(Extracted page text data)
|---|

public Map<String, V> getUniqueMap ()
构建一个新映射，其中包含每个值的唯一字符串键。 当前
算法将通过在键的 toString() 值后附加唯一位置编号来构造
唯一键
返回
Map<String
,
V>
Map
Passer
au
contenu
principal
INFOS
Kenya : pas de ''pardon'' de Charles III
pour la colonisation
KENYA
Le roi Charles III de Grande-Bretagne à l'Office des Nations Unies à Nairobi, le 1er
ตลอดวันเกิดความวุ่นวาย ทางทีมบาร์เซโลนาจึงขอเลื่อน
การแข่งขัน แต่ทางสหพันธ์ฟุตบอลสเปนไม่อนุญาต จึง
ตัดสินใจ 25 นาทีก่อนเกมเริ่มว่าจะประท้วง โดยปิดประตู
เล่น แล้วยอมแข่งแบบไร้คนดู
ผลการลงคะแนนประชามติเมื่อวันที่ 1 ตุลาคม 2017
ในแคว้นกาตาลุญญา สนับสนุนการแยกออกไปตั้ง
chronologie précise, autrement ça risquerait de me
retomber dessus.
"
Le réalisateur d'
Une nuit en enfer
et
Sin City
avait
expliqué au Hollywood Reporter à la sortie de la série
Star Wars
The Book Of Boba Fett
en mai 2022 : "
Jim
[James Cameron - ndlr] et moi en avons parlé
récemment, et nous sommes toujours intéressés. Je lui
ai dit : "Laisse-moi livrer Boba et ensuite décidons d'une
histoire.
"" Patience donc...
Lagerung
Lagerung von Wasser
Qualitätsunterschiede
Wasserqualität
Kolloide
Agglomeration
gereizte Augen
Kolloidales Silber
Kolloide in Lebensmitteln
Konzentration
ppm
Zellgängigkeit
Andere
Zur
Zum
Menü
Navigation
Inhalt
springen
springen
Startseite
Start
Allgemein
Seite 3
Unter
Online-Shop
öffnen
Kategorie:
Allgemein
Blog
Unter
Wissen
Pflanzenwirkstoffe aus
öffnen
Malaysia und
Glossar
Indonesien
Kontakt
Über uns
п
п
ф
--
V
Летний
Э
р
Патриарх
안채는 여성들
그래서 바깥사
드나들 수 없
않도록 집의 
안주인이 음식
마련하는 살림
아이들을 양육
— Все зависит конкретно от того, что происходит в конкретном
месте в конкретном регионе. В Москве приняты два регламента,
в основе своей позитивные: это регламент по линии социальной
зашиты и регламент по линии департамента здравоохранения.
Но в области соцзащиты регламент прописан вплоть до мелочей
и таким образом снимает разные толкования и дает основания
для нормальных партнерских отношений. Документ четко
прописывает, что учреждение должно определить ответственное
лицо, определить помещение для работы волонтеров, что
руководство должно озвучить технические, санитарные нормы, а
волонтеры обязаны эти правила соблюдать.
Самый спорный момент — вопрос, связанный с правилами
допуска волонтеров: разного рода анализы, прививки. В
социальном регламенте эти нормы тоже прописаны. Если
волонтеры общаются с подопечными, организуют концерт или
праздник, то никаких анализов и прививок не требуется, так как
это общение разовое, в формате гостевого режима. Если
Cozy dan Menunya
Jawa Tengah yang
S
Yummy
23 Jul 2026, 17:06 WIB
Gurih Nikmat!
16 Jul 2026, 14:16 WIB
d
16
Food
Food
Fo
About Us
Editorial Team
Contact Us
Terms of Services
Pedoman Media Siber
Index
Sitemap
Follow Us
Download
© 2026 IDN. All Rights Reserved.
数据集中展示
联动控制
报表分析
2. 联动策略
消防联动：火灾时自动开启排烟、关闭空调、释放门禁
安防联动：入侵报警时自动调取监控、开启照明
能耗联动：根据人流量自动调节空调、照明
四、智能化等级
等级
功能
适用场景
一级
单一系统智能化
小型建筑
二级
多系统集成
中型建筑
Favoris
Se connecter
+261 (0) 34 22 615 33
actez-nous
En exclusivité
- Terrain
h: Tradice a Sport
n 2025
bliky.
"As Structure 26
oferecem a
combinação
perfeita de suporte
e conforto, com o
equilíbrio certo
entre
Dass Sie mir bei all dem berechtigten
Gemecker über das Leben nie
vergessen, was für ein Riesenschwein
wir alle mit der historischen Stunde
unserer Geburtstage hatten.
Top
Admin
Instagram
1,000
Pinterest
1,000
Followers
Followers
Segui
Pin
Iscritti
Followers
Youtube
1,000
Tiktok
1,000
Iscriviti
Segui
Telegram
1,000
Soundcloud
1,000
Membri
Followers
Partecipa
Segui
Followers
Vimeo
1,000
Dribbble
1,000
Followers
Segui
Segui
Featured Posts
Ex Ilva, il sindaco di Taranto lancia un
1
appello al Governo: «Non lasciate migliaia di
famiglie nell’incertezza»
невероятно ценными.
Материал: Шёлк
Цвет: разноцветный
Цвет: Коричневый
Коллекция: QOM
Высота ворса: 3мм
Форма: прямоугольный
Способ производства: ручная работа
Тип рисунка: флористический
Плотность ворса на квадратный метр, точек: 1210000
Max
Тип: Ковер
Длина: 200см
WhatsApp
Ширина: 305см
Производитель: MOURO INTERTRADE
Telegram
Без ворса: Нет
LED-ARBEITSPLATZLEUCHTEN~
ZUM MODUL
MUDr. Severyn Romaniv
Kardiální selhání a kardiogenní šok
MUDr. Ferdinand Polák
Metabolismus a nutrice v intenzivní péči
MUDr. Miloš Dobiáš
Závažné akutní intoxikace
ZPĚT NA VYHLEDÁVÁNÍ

|---|

How many lines in the items contain the string "nous", with case taken into account? Give only the number.

# Response area
2